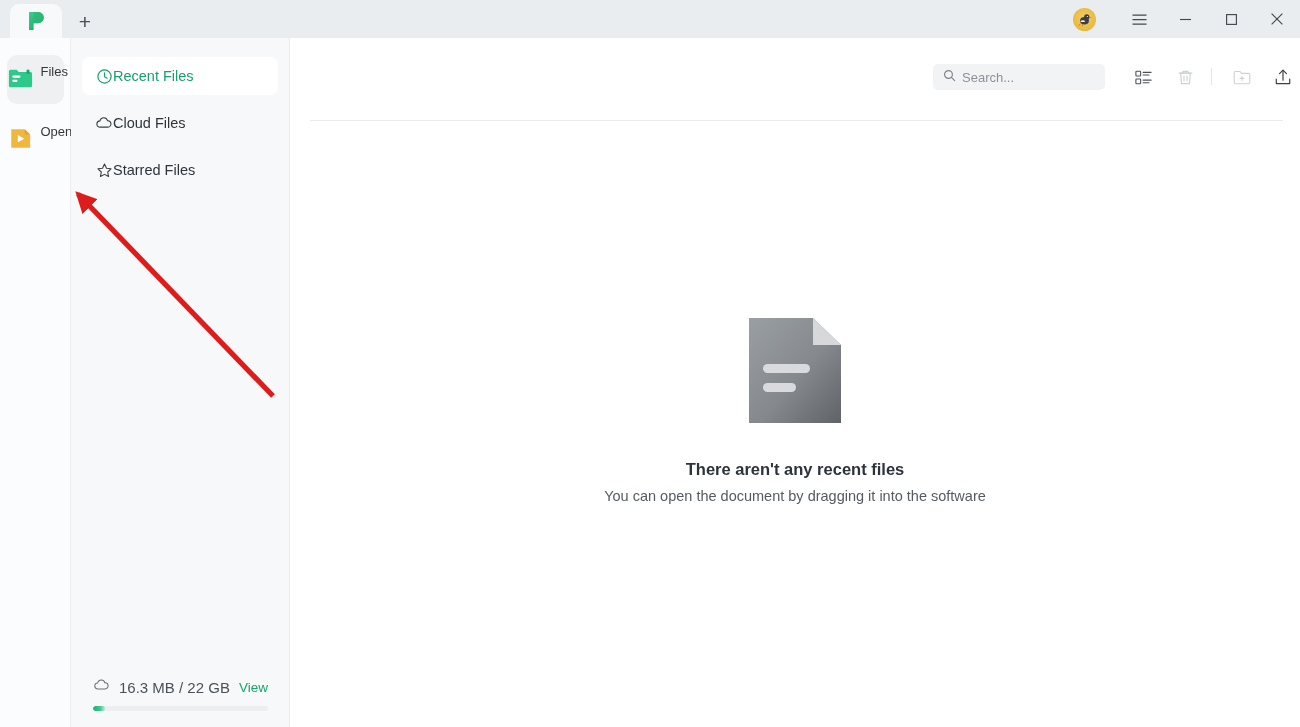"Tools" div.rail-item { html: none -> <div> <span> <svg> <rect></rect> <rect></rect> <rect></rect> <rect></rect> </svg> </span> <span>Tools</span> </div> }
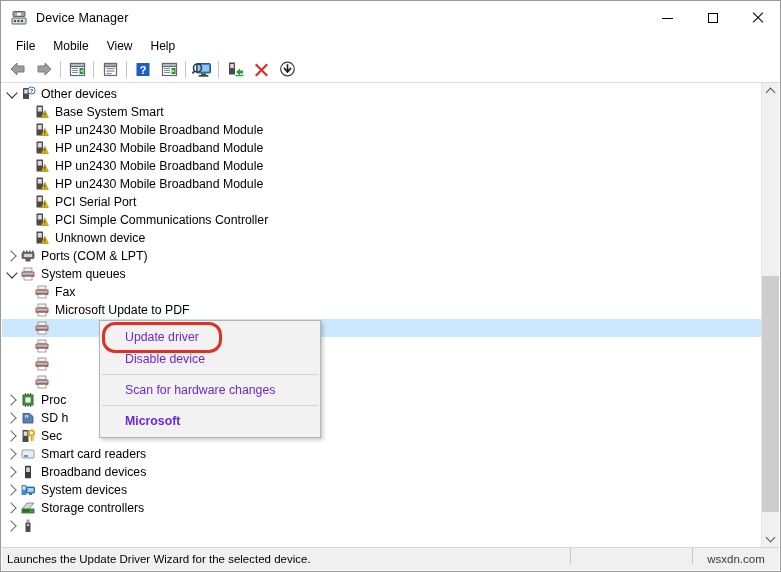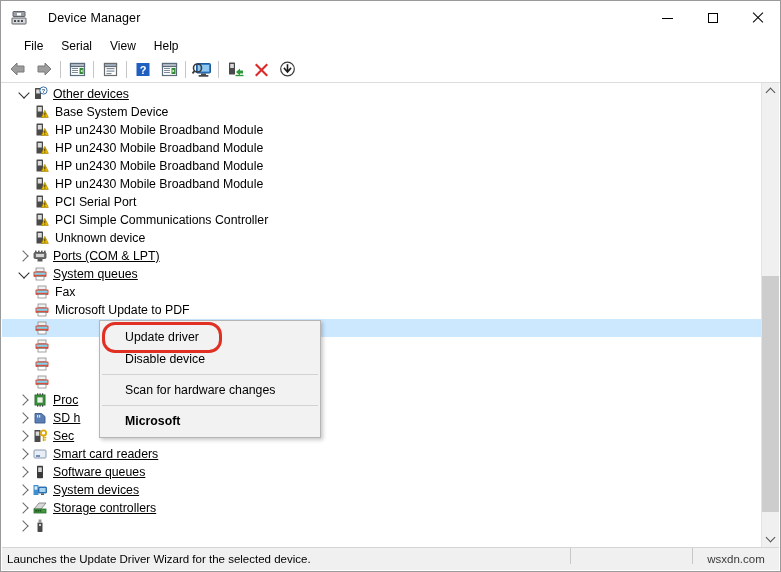"Device Manager" .titlebar { gap: 12px -> none }
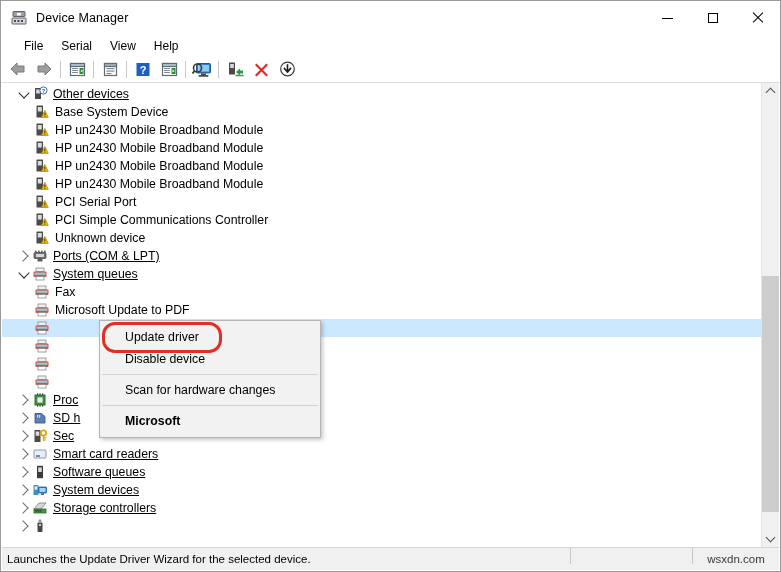"File" .menubar { padding-left: 14px -> 6px }
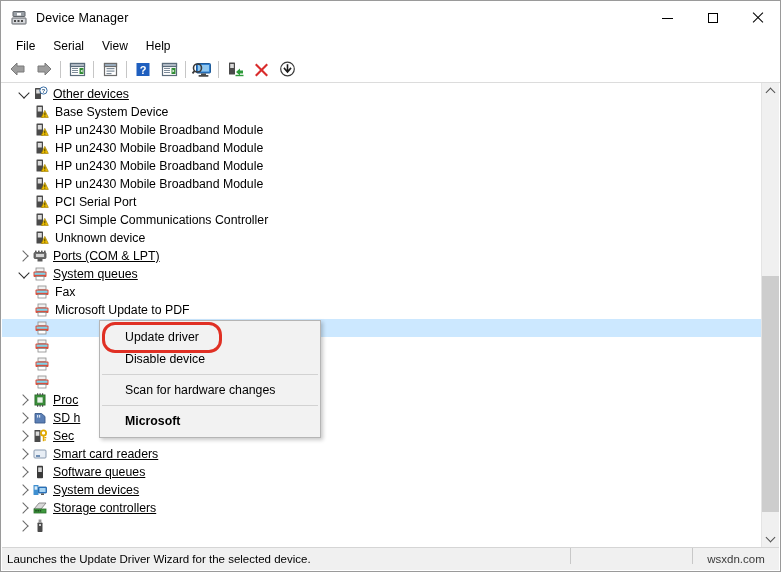"Serial" div.menu-item { text: Serial -> Mobile }
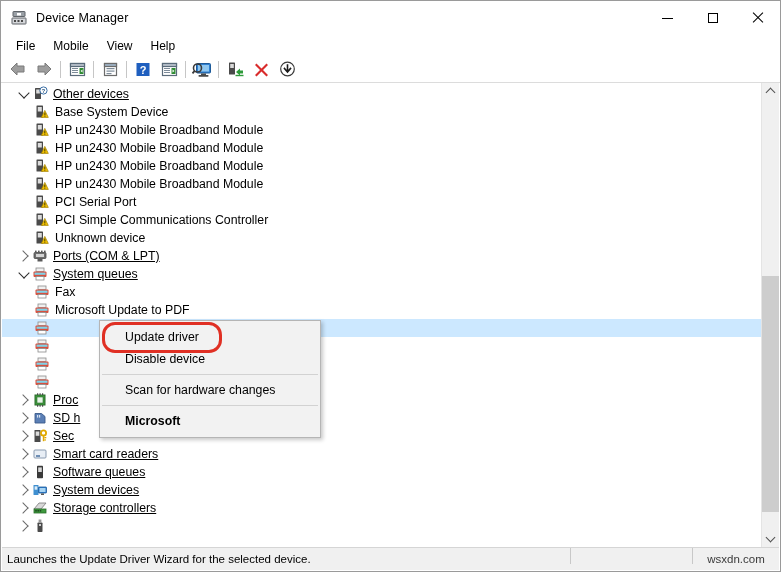"Other devices" .ind0 { padding-left: 14px -> 2px; text-decoration: underline -> none }
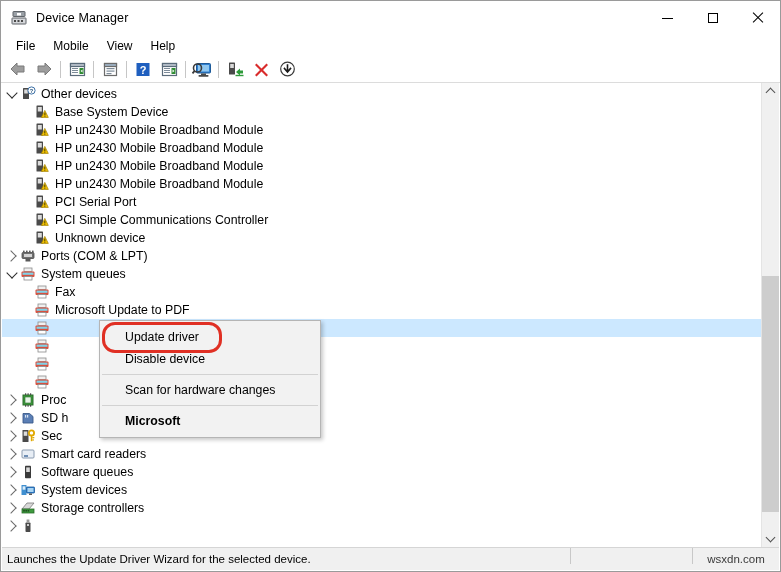"Base System Device" span.lbl { text: Device -> Smart }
□ □ □ □ □ □ □
» **TASK BRIEF**:
None of the pictures belong in the copy; transcribe the rest of the data exactly.

» **TASK OUTPUT**:
"Tools" div.rail-item { html: none -> <div> <span> <svg> <rect></rect> <rect></rect> <rect></rect> <rect></rect> </svg> </span> <span>Tools</span> </div> }
"Device Manager" .titlebar { gap: 12px -> none }
"File" .menubar { padding-left: 14px -> 6px }
"Serial" div.menu-item { text: Serial -> Mobile }
"Other devices" .ind0 { padding-left: 14px -> 2px; text-decoration: underline -> none }
"Base System Device" span.lbl { text: Device -> Smart }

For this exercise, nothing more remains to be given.